Like many pieces of bad legislation, this provision of the NDAA was added with good intentions. According to a U.S. Army report published over a year ago, the story began in 2010 when the Navy asked the Army Medical Command to produce freeze-dried plasma (FDP) for treating injured Special Forces personnel along the front lines.
It turns out that an FDP product produced by the French military had been in use among U.S. allies in Afghanistan and Iraq for several years. However, no such product had been approved for use by the U.S. military since the end of World War II because of concern over blood-borne pathogens. Unfortunately, attempts by a Florida-based contractor to come up with a version that could pass FDA muster were unsuccessful.
Since the situation was deemed urgent and time was of the essence, the solution was to secure an Investigational New Drug (IND) Application that would allow the Army’s Division of Regulated Activities and Compliance (DRAC) to speed up approval for the French product as an “interim solution” within 30 days – a process that normally takes up to six months.
The military’s sense of urgency is understandable, but allowing unqualified individuals with little or no background in biochemistry or medical science, and no access to or understanding of lab data, to simply bypass the FDA approval process is not a good solution. The former FDA commissioners point out that “medical innovation for these personnel is best served by utilizing the expertise and support that the FDA brings to medical product development.”

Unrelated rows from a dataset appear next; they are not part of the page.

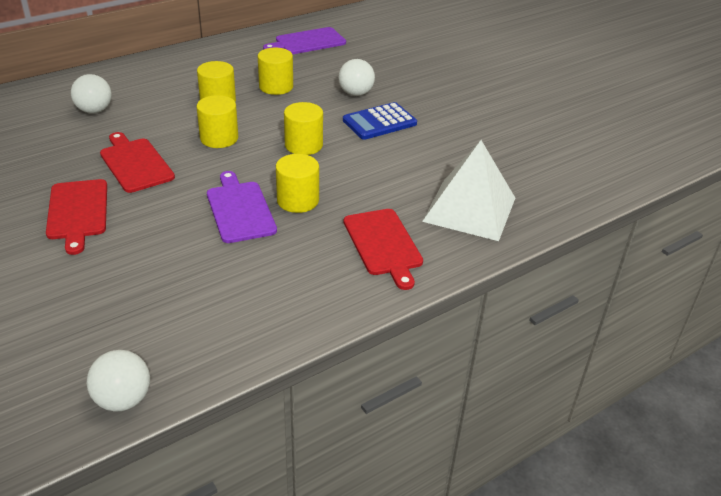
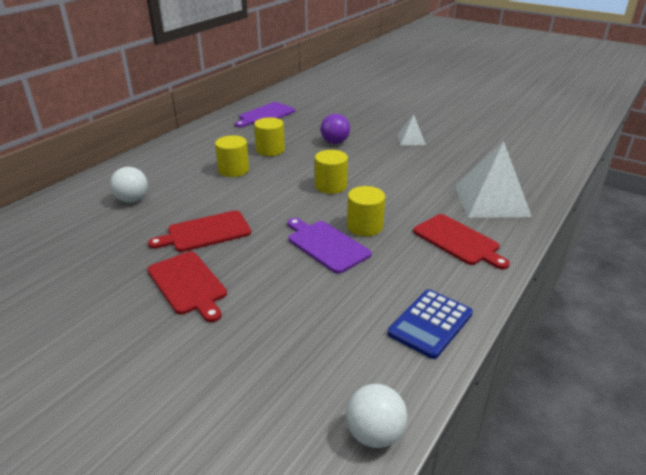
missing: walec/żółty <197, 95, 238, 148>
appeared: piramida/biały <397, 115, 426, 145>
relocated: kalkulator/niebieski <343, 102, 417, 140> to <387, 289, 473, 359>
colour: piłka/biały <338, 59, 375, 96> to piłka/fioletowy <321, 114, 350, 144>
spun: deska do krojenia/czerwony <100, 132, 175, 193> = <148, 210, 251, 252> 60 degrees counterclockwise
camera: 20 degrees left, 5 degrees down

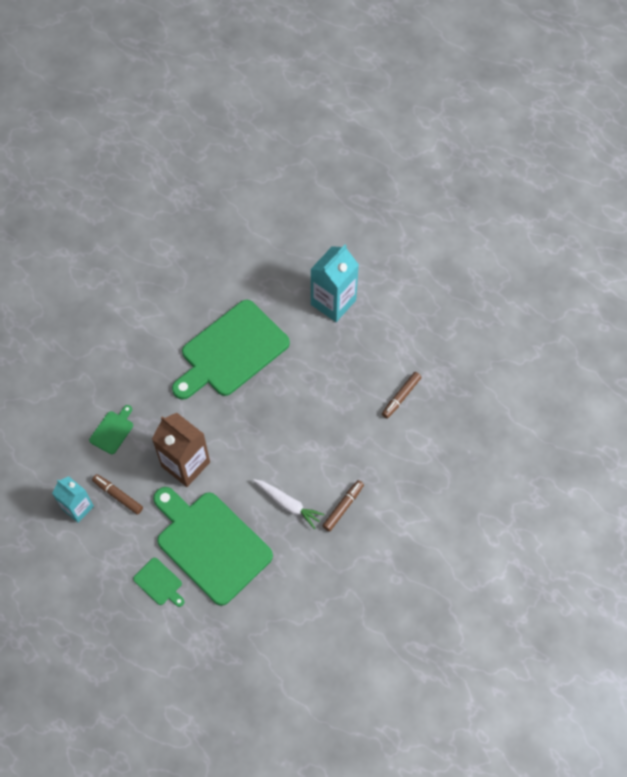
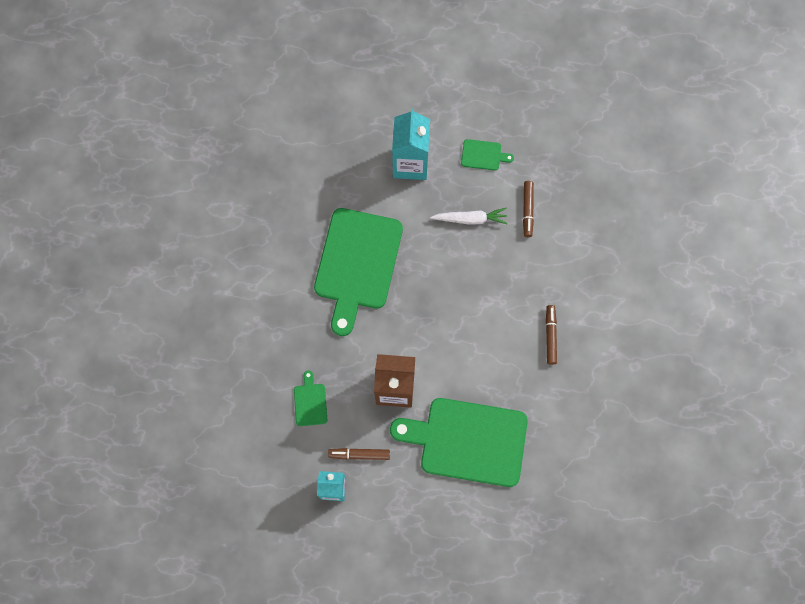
relocated: deska do krojenia/zielony <133, 558, 185, 607> to <461, 139, 514, 170>; marchewka/biały <253, 479, 325, 529> to <430, 208, 508, 225>
camera: 35 degrees left, 10 degrees up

Toward that end, members of Congress on both sides of the aisle are attempting to come up with a better way for FDA reviewers and drug manufacturers to work with the DoD through the agency’s Expanded Access (Compassionate Use) Program when the military identifies the need for a specific medication or device. Whether or not this solution can be implemented before the bill is passed and sent on for Trump’s signature is not known; the conference report has already passed in the House and will be taken up by the Senate after the Thanksgiving break.